Objectif: Recopiez intégralement et à l'identique l'article sur la East Village Opera Company.

Extrait du document:
********
The East Village Opera Company : Des classiques qui montrent les dents
L’opéra est loin d’être un genre moribond, et la East Village Opera Company entend bien nous en convaincre.
Rock-opéra? Opéra-rock? Classiques électrifiés? Allez savoir… S’il n’en tenait qu’à Tyley Ross, cofondateur et chanteur de la East Village Opera Company, c’est tout simplement sous la rubrique "unclassifiable" qu’on devrait la cataloguer dans les bases de données. Mais le principal intéressé ne déteste pas en discuter, et c’est avec un enthousiasme évident qu’il parle de la musique de cette compagnie d’opéra peu commune. Nous le joignons de retour d’une première tournée européenne, et en plein processus d’enregistrement, peu de temps avant la venue de l’ensemble à Sherbrooke.
Basée à New York, mais fondée par deux expatriés canadiens, Tyler Ross et le directeur musical Peter Kiesewalter, la East Village Opera Company (EVOC) n’offre probablement pas ce que vous imaginez d’une soirée à l’opéra. Son nom évoque d’ailleurs un quartier autrefois mal famé de l’île de Manhattan.
********
Fiches fournies:
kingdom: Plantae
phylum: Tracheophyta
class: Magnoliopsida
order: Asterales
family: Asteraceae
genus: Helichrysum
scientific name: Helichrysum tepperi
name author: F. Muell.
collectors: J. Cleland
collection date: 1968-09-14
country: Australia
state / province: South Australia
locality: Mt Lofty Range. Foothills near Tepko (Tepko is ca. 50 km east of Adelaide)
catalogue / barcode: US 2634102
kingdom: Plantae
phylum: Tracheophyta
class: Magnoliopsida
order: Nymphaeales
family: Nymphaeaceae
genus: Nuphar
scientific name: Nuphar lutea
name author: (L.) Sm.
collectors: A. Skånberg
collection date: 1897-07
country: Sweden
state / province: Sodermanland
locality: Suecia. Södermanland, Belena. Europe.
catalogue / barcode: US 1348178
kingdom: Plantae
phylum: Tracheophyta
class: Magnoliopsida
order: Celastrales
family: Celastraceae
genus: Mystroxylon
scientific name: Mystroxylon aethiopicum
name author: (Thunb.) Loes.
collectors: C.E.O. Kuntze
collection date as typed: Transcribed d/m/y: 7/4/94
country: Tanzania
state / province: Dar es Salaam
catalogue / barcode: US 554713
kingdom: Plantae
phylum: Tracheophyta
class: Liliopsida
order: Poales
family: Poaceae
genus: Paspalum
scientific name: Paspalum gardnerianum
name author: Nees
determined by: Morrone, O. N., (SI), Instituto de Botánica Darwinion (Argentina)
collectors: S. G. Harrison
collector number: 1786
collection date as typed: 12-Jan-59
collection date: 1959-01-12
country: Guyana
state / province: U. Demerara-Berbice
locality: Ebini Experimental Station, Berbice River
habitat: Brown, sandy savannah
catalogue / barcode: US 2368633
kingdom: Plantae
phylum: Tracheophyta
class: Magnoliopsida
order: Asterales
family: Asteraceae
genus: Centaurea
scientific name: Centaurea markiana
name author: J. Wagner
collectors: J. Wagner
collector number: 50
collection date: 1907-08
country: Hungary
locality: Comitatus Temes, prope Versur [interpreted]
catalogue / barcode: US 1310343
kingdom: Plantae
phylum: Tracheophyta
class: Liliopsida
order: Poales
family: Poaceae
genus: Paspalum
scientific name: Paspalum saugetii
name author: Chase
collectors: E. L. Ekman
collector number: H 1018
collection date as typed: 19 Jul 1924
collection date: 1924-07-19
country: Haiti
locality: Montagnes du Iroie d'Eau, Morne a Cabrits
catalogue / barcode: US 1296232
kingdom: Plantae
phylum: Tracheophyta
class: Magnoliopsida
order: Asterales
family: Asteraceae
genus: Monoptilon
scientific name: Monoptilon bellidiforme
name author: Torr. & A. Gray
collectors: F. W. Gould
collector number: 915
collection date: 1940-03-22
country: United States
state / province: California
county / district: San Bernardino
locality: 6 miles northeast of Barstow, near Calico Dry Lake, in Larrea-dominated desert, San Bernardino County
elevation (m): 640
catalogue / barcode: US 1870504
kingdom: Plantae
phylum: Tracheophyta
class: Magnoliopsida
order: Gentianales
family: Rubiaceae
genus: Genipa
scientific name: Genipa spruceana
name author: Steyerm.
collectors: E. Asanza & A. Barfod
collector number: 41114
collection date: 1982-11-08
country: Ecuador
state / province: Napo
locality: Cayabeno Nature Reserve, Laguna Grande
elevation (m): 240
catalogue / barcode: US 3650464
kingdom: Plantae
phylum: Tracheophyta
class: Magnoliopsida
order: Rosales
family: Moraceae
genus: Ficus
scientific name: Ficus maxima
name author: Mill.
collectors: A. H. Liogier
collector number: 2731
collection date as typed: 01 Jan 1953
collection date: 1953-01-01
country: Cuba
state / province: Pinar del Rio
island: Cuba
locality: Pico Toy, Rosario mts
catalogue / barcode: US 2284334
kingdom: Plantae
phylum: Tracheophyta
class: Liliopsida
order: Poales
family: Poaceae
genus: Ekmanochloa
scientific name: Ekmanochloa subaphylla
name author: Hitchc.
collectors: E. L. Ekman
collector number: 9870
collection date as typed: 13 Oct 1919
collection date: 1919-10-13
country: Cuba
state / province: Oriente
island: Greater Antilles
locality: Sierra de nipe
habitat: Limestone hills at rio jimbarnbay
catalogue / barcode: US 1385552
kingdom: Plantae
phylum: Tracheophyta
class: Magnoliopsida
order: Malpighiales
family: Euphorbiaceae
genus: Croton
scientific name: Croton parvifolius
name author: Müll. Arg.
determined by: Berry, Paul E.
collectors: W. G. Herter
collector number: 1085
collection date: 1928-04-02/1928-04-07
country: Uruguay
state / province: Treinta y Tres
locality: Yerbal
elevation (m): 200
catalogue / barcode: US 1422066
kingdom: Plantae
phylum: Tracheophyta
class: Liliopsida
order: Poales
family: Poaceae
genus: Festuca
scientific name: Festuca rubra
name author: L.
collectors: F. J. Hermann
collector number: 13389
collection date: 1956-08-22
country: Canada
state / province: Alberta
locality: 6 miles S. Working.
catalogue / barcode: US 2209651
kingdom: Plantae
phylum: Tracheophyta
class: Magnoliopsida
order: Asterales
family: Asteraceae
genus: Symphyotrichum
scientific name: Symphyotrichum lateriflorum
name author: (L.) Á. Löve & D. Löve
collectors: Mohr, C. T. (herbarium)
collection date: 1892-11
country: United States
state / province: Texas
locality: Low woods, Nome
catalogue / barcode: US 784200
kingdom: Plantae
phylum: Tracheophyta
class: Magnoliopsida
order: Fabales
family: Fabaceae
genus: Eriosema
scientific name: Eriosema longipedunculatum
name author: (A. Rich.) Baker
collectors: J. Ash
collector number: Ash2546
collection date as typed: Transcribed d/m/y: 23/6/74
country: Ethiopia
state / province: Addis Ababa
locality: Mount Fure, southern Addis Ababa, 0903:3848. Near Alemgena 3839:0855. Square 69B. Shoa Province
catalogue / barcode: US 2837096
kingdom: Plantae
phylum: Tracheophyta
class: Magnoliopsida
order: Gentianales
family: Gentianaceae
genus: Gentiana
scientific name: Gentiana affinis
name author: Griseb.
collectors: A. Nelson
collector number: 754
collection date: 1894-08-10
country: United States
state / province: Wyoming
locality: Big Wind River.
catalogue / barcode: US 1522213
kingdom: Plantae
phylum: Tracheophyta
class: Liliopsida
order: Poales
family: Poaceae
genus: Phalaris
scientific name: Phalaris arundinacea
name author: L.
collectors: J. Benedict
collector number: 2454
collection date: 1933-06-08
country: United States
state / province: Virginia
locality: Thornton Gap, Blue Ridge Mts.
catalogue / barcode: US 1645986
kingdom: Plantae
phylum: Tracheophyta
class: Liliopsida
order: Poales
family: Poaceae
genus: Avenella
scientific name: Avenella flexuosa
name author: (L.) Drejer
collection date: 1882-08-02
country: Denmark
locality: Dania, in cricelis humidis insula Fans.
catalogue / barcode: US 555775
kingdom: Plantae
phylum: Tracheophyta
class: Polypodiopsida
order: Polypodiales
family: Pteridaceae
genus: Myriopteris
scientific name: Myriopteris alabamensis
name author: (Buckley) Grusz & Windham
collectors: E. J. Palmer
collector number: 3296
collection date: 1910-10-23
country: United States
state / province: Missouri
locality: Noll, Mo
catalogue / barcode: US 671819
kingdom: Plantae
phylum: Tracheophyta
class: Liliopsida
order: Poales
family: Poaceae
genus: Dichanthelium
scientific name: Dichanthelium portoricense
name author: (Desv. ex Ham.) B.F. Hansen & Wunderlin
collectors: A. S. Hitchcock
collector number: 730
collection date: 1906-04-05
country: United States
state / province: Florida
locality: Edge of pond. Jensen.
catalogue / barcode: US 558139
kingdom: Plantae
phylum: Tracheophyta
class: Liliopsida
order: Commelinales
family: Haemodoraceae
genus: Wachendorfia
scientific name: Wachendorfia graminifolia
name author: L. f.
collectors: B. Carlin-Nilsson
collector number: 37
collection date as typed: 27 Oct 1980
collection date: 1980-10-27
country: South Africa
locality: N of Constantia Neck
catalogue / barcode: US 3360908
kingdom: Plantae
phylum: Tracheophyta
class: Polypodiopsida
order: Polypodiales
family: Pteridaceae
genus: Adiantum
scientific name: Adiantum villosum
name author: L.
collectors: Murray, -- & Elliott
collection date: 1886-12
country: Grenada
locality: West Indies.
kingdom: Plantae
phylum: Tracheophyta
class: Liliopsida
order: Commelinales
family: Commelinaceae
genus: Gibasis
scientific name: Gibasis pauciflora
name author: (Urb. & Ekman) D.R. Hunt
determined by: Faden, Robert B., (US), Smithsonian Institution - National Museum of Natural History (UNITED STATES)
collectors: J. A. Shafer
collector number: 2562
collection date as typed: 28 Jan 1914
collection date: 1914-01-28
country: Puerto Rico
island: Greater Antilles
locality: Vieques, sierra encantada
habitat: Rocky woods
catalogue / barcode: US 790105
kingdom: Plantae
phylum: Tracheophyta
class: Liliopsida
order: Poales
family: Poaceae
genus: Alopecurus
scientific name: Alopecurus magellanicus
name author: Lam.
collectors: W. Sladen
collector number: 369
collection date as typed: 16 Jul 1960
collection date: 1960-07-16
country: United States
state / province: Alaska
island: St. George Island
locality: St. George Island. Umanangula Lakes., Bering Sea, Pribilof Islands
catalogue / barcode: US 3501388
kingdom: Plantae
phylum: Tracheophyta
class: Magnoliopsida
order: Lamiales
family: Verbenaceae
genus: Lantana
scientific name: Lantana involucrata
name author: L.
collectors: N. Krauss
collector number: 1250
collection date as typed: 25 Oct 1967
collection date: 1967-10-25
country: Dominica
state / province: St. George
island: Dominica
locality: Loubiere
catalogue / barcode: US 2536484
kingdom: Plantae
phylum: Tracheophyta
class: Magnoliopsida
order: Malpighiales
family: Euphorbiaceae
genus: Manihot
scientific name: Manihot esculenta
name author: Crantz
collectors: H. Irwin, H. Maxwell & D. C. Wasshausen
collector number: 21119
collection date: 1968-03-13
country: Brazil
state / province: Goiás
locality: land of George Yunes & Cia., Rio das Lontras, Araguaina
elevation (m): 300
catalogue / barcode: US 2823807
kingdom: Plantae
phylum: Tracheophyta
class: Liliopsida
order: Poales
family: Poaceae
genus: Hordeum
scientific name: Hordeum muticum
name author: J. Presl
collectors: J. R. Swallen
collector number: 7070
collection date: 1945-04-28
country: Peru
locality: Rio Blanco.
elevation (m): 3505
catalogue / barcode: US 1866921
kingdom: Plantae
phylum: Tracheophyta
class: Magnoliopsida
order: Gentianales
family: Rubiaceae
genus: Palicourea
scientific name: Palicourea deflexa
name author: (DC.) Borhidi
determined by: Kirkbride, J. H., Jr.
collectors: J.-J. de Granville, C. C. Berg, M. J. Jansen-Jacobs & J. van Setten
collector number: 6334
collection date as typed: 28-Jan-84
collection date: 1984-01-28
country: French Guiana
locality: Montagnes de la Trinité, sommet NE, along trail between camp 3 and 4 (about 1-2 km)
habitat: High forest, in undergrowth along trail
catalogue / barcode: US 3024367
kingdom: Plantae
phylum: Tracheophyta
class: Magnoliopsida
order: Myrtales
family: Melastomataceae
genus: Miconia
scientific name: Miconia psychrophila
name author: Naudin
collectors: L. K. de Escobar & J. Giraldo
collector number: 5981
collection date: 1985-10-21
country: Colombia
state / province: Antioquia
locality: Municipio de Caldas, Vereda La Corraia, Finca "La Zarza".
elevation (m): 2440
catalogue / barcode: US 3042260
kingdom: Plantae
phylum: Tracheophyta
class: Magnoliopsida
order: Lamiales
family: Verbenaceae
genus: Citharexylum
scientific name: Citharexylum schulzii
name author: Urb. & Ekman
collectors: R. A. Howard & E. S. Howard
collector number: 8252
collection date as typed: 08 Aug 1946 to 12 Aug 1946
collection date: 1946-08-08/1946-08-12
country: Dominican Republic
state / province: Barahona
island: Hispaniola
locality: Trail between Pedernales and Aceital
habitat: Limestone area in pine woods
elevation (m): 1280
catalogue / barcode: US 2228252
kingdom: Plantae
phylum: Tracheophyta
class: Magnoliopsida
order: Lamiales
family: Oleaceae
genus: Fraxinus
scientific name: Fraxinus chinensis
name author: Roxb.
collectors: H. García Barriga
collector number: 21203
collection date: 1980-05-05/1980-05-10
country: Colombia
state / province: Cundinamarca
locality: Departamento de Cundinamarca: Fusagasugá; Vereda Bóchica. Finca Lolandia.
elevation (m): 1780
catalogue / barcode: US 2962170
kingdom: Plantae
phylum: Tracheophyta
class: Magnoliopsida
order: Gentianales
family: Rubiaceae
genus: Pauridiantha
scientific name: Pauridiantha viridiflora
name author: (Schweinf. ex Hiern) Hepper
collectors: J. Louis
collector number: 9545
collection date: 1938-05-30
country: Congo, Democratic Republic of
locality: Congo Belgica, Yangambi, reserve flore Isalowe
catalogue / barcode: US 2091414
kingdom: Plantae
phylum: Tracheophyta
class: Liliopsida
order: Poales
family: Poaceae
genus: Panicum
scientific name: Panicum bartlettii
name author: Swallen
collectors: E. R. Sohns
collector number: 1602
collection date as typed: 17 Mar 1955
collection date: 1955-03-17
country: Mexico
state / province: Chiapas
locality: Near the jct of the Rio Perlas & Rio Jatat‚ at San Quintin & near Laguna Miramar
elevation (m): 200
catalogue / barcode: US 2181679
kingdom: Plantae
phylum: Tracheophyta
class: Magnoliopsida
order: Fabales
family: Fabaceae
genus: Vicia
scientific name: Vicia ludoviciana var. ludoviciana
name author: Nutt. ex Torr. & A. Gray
********
Réponse ci-dessous:
The East Village Opera Company : Des classiques qui montrent les dents
L’opéra est loin d’être un genre moribond, et la East Village Opera Company entend bien nous en convaincre.
Rock-opéra? Opéra-rock? Classiques électrifiés? Allez savoir… S’il n’en tenait qu’à Tyley Ross, cofondateur et chanteur de la East Village Opera Company, c’est tout simplement sous la rubrique "unclassifiable" qu’on devrait la cataloguer dans les bases de données. Mais le principal intéressé ne déteste pas en discuter, et c’est avec un enthousiasme évident qu’il parle de la musique de cette compagnie d’opéra peu commune. Nous le joignons de retour d’une première tournée européenne, et en plein processus d’enregistrement, peu de temps avant la venue de l’ensemble à Sherbrooke.
Basée à New York, mais fondée par deux expatriés canadiens, Tyler Ross et le directeur musical Peter Kiesewalter, la East Village Opera Company (EVOC) n’offre probablement pas ce que vous imaginez d’une soirée à l’opéra. Son nom évoque d’ailleurs un quartier autrefois mal famé de l’île de Manhattan.